We also have a small press, an old line-o-scribe for sign printing in the fifties. This guy is heaving, but we move him off the table when we’re not printing.
Our shelves are healthily stocked, which is so nice. It took a long time to build up this collection of materials and a lot comes from my days in the color factory, where relief ink was easy to get a hold of. But, ironically, the stuff you really need is the stuff that’s harder to get. I keep a budget for kitikata paper for transfers and lithos, film developing and scanning, and a surprising amount goes to photocopies..
My favorite part of the studio is not the materials at all. It’s the light, it’s the flowers I sneak and through in glass bottles, it’s the drying rack of Ryan’s work, it’s our friend’s and mentor’s prints on the wall. It’s the view of and from my bed.
4. How do you balance your art practice with other jobs, art- or non art related?
I try to appreciate working full time. It will always feel like lost studio time, but paying the bills while still printing is a blessing. I’m spending my time layering colors, keeping my registration eye keen and also learning new skills about managing a print studio - a goal Ryan and I have in mind for the future.
Plus, when I can’t get to Max’s Garage Press, I can sometimes run my own editions at the end of the day. This is so nice.
Especially being here in the Bay, the studio practice, the show openings and the day job seem to go (chaotically) hand-in-hand.
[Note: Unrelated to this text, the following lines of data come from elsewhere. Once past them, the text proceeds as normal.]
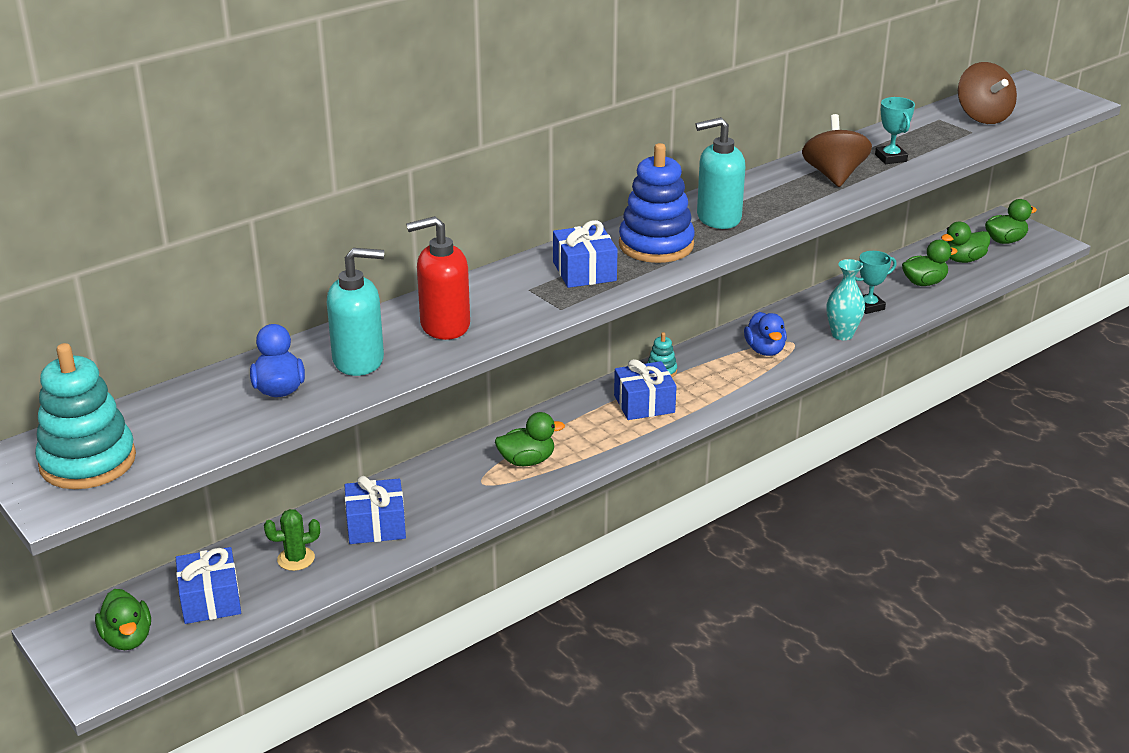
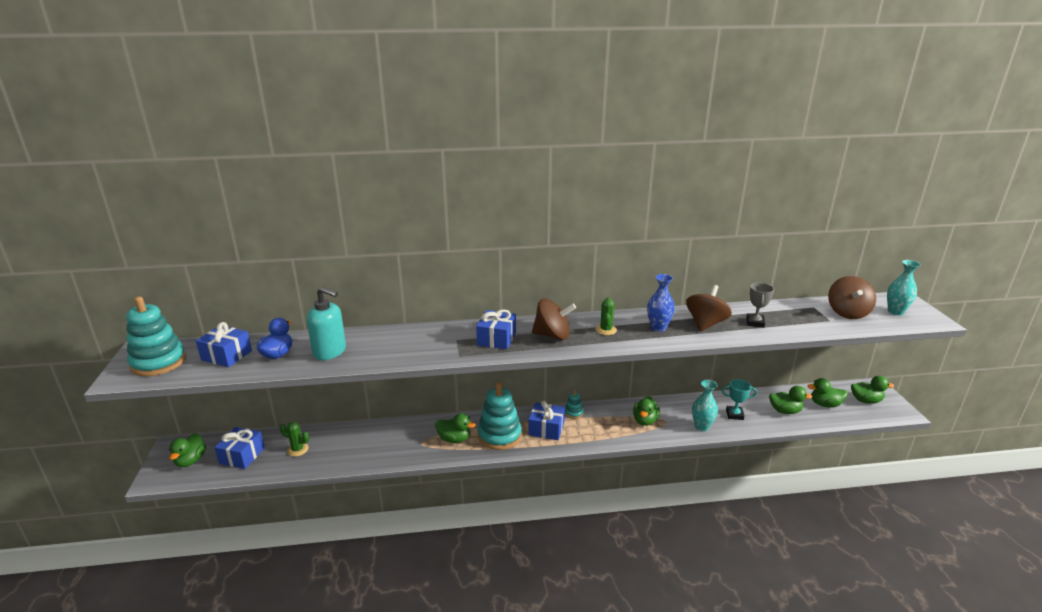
camera: 30 degrees right, 5 degrees down
(376, 525) = (349, 446): blue gift -> blue gift (226, 355)
(444, 326) = (391, 346): red soap dispenser -> none
(587, 434) = (499, 435): none -> turquoise stacking toy
(656, 245) = (552, 335): blue stacking toy -> brown spinning top
(718, 218) = (606, 330): turquoise soap dispenser -> green cactus
(765, 350) = (645, 420): blue duck -> green duck
(781, 197) = (658, 328): none -> blue vase
(890, 158) = (755, 322): turquoise trophy -> grey trophy
(1033, 101) = (895, 312): none -> turquoise vase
5. What opportunities for professional development have have been most helpful to you? What were more helpful earlier on in your career? (print exchanges, workshops, conferences)
Going to conferences! Going to workshops! Pursuing and pursuing and pursuing printmaking until I’m blue in the face! It’s all been so important, it’s hard to know what was bigger than what.
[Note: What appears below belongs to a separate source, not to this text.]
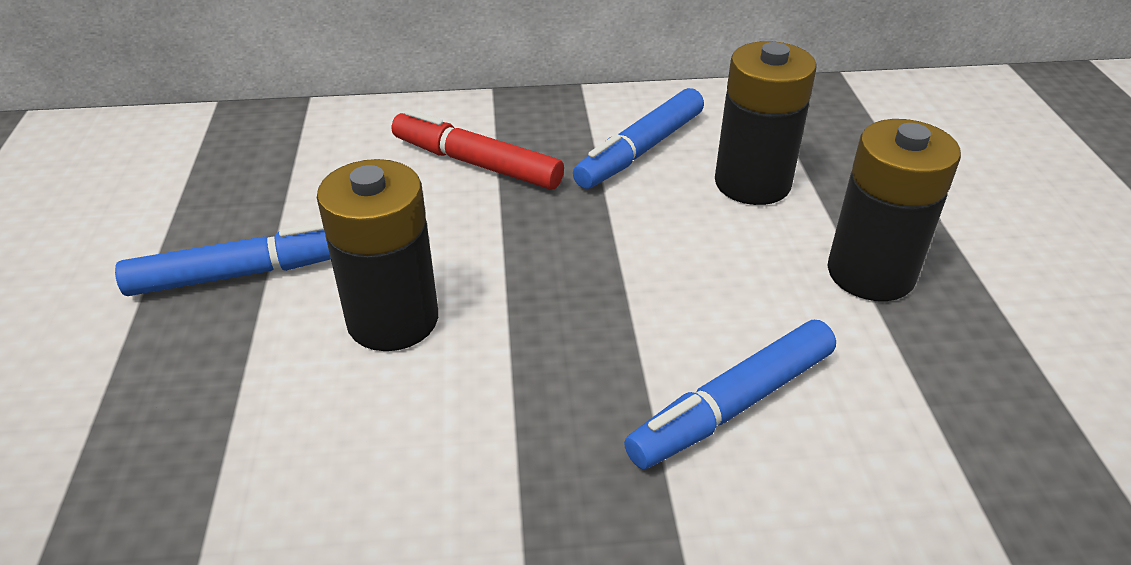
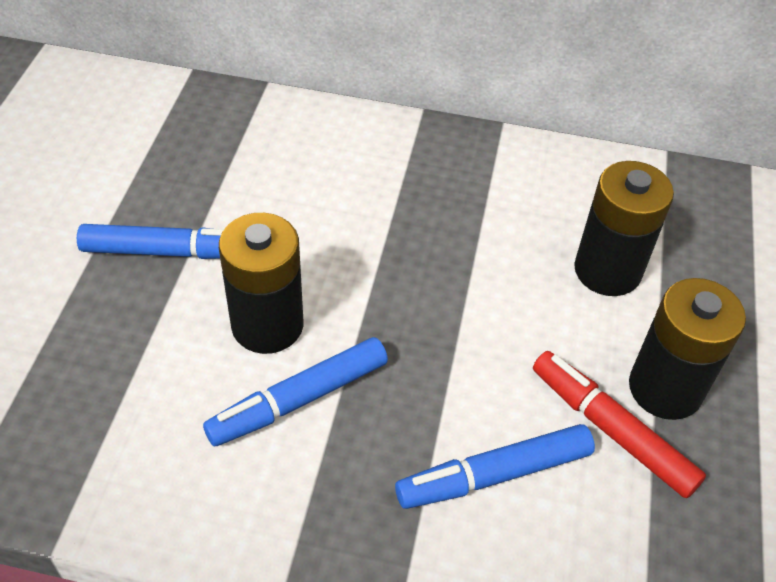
camera: 15 degrees right, 10 degrees up
(476, 163) = (381, 189): red marker -> red marker (611, 430)
(640, 150) = (524, 210): blue marker -> blue marker (298, 399)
Getting out to SGC every year had a huge impact on the scope of the community. The first time being in that energy was unlike anything I’d felt in art school and I loved it. But, what was way way better, was going back the second year. Being remembered by artists I looked up to the year before and reconnecting to build friendships that have lasted many years, was the most rewarding experience I’ve had outside of finishing my BFA. It was the “what comes next” to finishing school. And what came next was a lot of friends, a lot of work, long years in between, but friends and inspiration at the come around.
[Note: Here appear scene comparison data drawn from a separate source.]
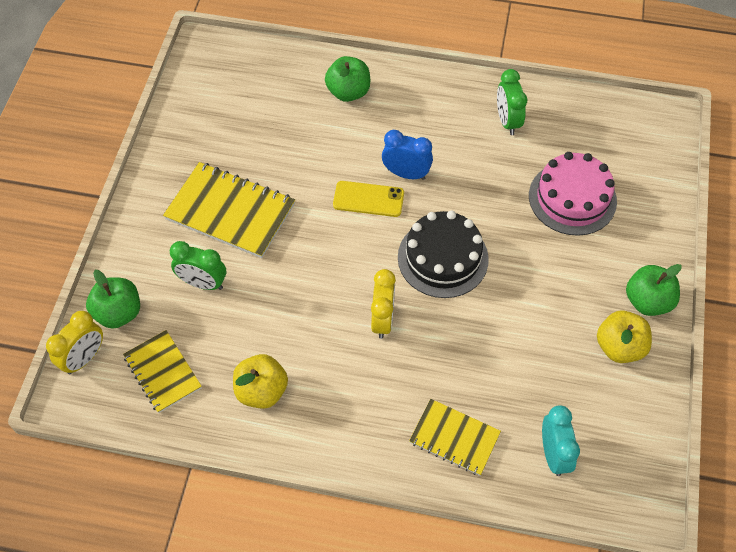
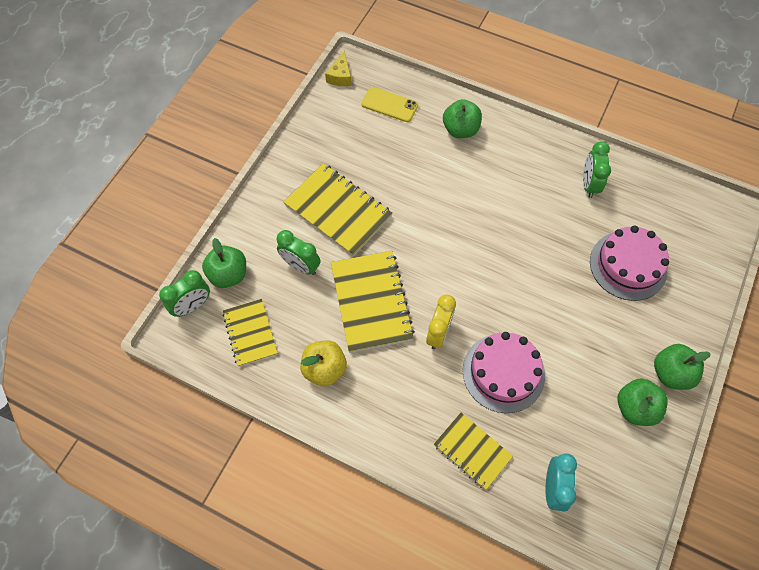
camera: 15 degrees right, 5 degrees up
(84, 358) = (192, 306): yellow clock -> green clock
(193, 61) = (340, 76): none -> yellow cheese
(296, 304) = (371, 302): none -> yellow notebook
(368, 199) = (453, 226): yellow phone -> yellow phone (389, 105)
(406, 174) = (490, 211): blue clock -> none
(443, 258) = (502, 292): black cake -> none
(466, 345) = (503, 372): none -> pink cake
(619, 347) = (635, 408): yellow apple -> green apple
6. What does your research process look like before doing a project?
I’m in constant ebb and flow of research and working, sort of like being in a whirlpool forever. This week I’m reading Poetics of Space by Bachelard, hitting Rauschenberg’s retrospective (again) at SFMOMA, writing a lot about recurring symbols and their history. It all comes through in the work. Some things come up more clearly, other things seem to only coagulate in my writing, but give me perspective on my process. It’s like soaking up and ringing out a sponge. I imagine this could go on forever until something good comes up.
7. Can you share your process of getting your work out in the world? (types of venues, exhibition planning, process)
Right now, getting work out there means cultivating a community here, and sending work out to different parts of the world. I moved to Oakland last August, and ended my time in my hometown of Portland, Oregon with my first solo show. It was rewarding and sad at the same time.
While I’m looking forward to the day I have a community that can support a solo show here, I’m more interested in building one on one’s, striking up collaborations, and listening for things that peak interest. I found a group show in Sacramento, a risograph showcase in Chicago, and my friend’s are hosting an exchange that will show at SGC this spring.
For the most part, my process is saying yes. If it sounds interesting, say yes. Put work in the mail, because it always feels good. And always have something in SGC, soak up that energy!